From a news report last week: “a recruit fell unconscious during a boxing bout with a fellow classmate.” “The recruit was taken to a hospital where he later died.”
Why are we still doing boxing in training?
I am not opposed to teaching boxing fundamentals such striking, power development, movement, etc. I am however, strongly opposed to boxing programs where officers are put into a ring and actually box. The intent behind this type of training is usually to expose officers to physical confrontation; to put them in an environment where they will experience interpersonal human aggression, where they will experience being in a fight and actually getting hit. I agree recruits need to experience interpersonal human aggression, and be in physical confrontations in training. Boxing however, is not the way to address that.
When officers are in the ring boxing they are actually learning to spar with an opponent. This is a very dangerous mind set to take out to the street. We must ask ourselves “Do I want my officers standing in the street exchanging blows with a subject to see who is the better boxer? Or do I want them to take control of the subject using force that is reasonable and necessary?” If we do not want them sparring in the street, why do we have them spar in training?
In boxing training you can get away with punching someone in the head and not break your hand as you are wearing 12 to 16 ounce gloves and head gear. On the street in a collision between the hand and a head, the head often wins resulting in a broken hand.
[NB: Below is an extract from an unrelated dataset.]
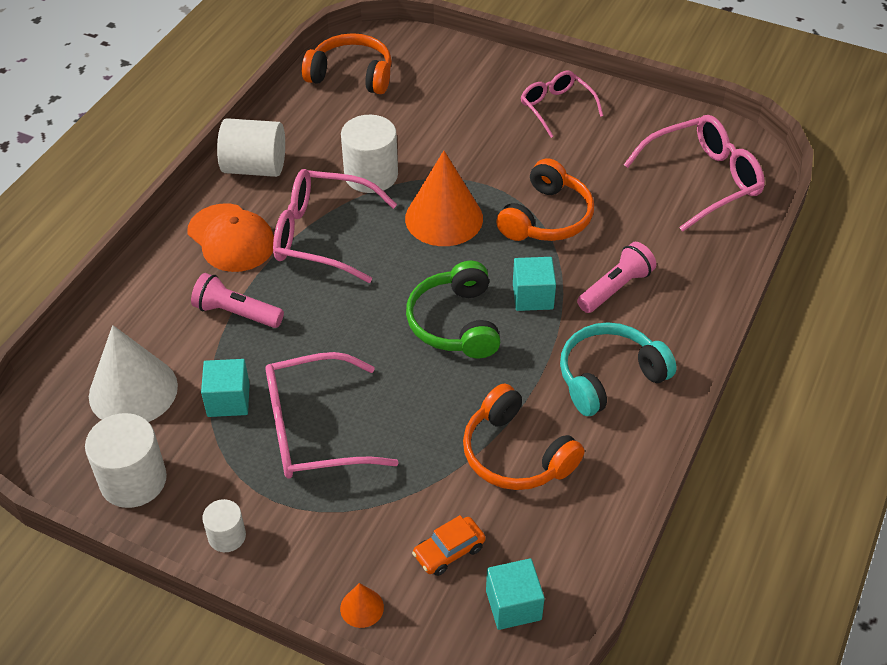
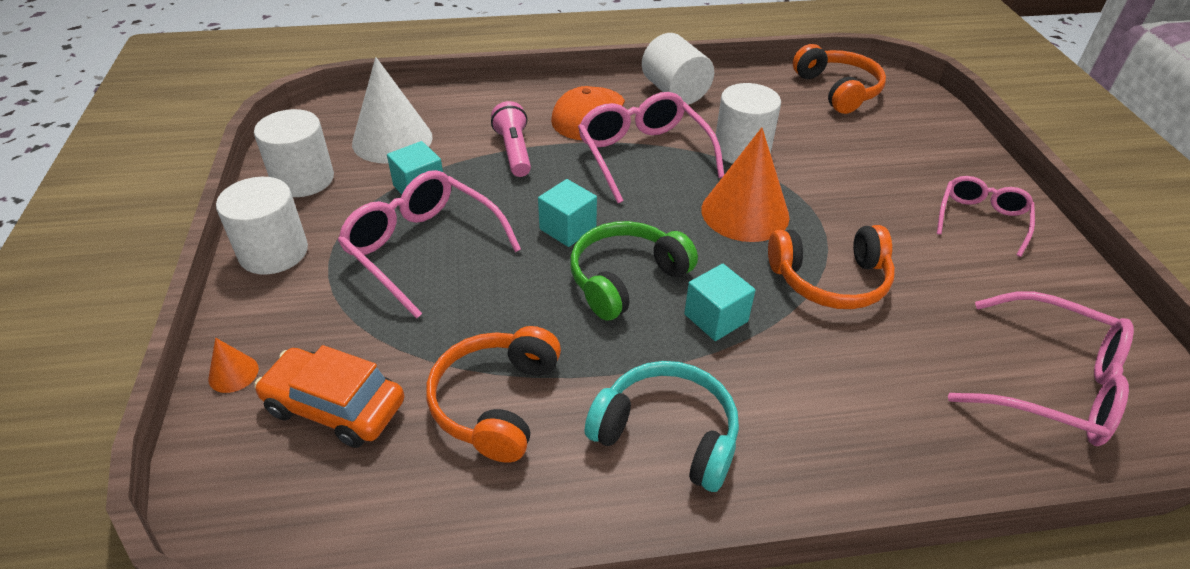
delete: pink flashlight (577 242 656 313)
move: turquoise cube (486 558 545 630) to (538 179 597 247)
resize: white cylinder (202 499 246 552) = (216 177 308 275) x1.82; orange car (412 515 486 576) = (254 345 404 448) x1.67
Recruits need to experience physical confrontations in training with a subject, not sparring matches with another officer. Rather than have them spar, put half of them in protective gear and have them play the role of the subject. Over the course of training the ‘subjects’ can display a variety of behaviours the officer will face on the street including assaulting the officer. The officer then can use reasonable and necessary force (based on the totality of circumstances) to defeat the attack and control the subject. This creates a completely different mindset in the officer and allows trainers to help program the trainees for success rather than for failure. Recruits should be experiencing this type of training early and often in the academy, provided it is done properly.
I have had a number of trainers over the years take offense to my stance on boxing and challenge me as to me why I believe boxing trains officers to fail. The main reason is because in almost every boxing match there is a winner and a loser. In a few matches the boxers exchange blow for blow in the fight and there is no clear winner. The result is a draw (tie). A tie on the street is not what we are after. In the win – loss scenario half the officers in training walk or stagger out of the ring as losers. When that happens you have sent 50% of the officers away from training where their last fight was one where they lost. In doing so you have just created a huge training scar in that officer’s subconscious mind. Do you want the officer carrying that training scar assigned to back you up in a fight?
It is common for recruits in boxing training to “get their bell rung”. What that means is they just suffered a brain injury. Some suffer long-term negative effects from those concussions, and some, as with the recruit mentioned at the start of this post, die as a result of those injuries. Professional sports now have concussion protocols to try and protect players from the long-term implications of concussions. Do academies that are teaching boxing have similar protocols, or do they simply tell recruits to “suck it up”?
We need to hang a question mark on things we have long taken for granted in training. The fact that boxing may have been part of a part of “tradition” in an academy’s training program is not a justifiable reason to continue this type of training.